Document extract:
____________

Reid’s favorite fight in the Senate? Passing Obamacare. “It was dead. I didn’t have the votes, many times, at least half a dozen times. It was so hard,” Reid said, “but we were able to do it.”

Harry Reid Retrospective

Reid in 1986. Launch slideshow »

Reid detailed why fighting tooth-and-nail to pass the Affordable Care Act was so personal for him in his farewell speech from the Senate floor. He talked about how his mother had been hit in the face with a softball as a young woman in Searchlight and gradually lost her teeth, and about working long hours at a service station to save up the $250 to buy her a set of false ones. He also shared that his dad, who struggled with depression, killed himself when Reid was a young man.

“As I learned more about my dad,” Reid said, “I know how important health care would have been for him.”

Starting in the 1990s, Reid and Democratic Sen. Dale Bumpers of Arkansas would annually debate an 1872 mining law that allowed mining companies to forego an estimated $100 million to $200 million in annual royalty payments to the federal government. Bumpers would bring up changing the law — once calling it “a license to steal and a colossal scam” — while Reid fought to keep it in place.

“I beat him every time, and those were close votes. One time I lost, because Kent Conrad changed his vote, and I went to Kent and said, ‘You can’t do that to me. Do you want me voting against your agricultural stuff?’ ” Reid said. “So he changed his vote, and that’s what Bumpers always used to say. ‘I beat you once, you son of a bitch, but you got somebody to switch a vote.’ So that was invigorating.”

____________

Source data:
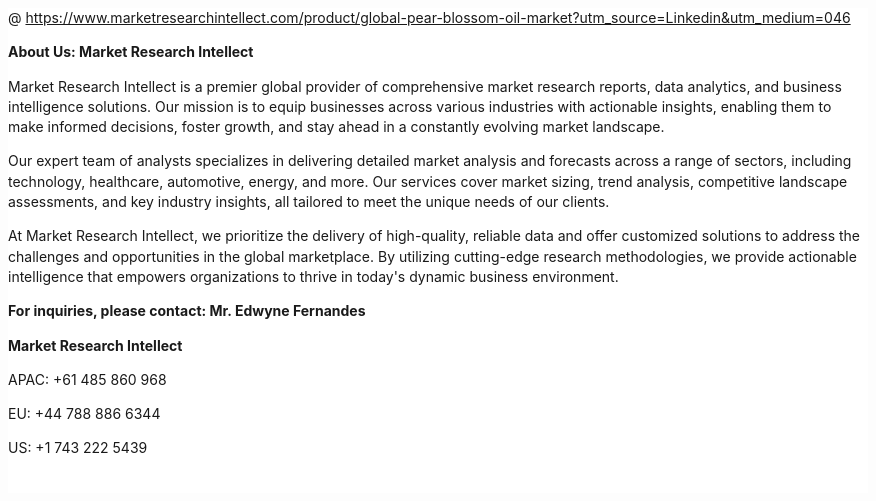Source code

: @</strong>&nbsp;<a href="https://www.marketresearchintellect.com/product/global-pear-blossom-oil-market?utm_source=Linkedin&utm_medium=046">https://www.marketresearchintellect.com/product/global-pear-blossom-oil-market?utm_source=Linkedin&utm_medium=046</a></span></p><p><strong>About Us: Market Research Intellect</strong></p><p>Market Research Intellect is a premier global provider of comprehensive market research reports, data analytics, and business intelligence solutions. Our mission is to equip businesses across various industries with actionable insights, enabling them to make informed decisions, foster growth, and stay ahead in a constantly evolving market landscape.</p><p>Our expert team of analysts specializes in delivering detailed market analysis and forecasts across a range of sectors, including technology, healthcare, automotive, energy, and more. Our services cover market sizing, trend analysis, competitive landscape assessments, and key industry insights, all tailored to meet the unique needs of our clients.</p><p>At Market Research Intellect, we prioritize the delivery of high-quality, reliable data and offer customized solutions to address the challenges and opportunities in the global marketplace. By utilizing cutting-edge research methodologies, we provide actionable intelligence that empowers organizations to thrive in today's dynamic business environment.</p><p><strong>For inquiries, please contact: Mr. Edwyne Fernandes</strong></p><p><strong>Market Research Intellect</strong></p><p>APAC: +61 485 860 968</p><p>EU: +44 788 886 6344</p><p>US: +1 743 222 5439</p></div><div class="article-main__content" data-test-id="publishing-text-block">&nbsp;</div>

____________

Questions to answer:
a - How would you render this sentence from the Harry Reid article in Spanish: "He also shared that his dad, who struggled with depression, killed himself when Reid was a young man."
b - Can you reproduce, word for word, the part of the Harry Reid article that opens with the words containing "Starting in the" and closes with "it in place."?
c - Could you take the Harry Reid article further, picking up right after its final sentence?

Results for each task:
a - También contó que su padre, que luchaba contra la depresión, se quitó la vida cuando Reid era joven.

b -
Starting in the 1990s, Reid and Democratic Sen. Dale Bumpers of Arkansas would annually debate an 1872 mining law that allowed mining companies to forego an estimated $100 million to $200 million in annual royalty payments to the federal government. Bumpers would bring up changing the law — once calling it “a license to steal and a colossal scam” — while Reid fought to keep it in place.

c -
Other accomplishments happened outside of the legislative process. In his farewell speech, Reid touted how in 2009, he called the heads of banks and the leaders of foreign countries to help save the CityCenter project on the Strip. MGM Mirage, a 50 percent partner in the project, was struggling to secure financing at the time. “I interceded in that. I did some things that probably a lot of people wouldn’t do, but I did it because I thought it was very important that operation didn’t shut down,” Reid said.

At the time, ethics expert Meredith McGehee told the Associated Press that she didn’t believe the calls broke any ethics rules, but she urged the senator to be transparent to avoid the appearance that he used his influence to unduly sway the banks.

One of Reid’s greatest strengths was in being “a backroom fighter,” said Pete Ernaut, a longtime Republican strategist based in Nevada. “His political savvy, his willingness to take anyone on and his ability to move things behind the scenes was unequaled within his own caucus, within his own party,” Ernaut said.

Sometimes that meant making enemies.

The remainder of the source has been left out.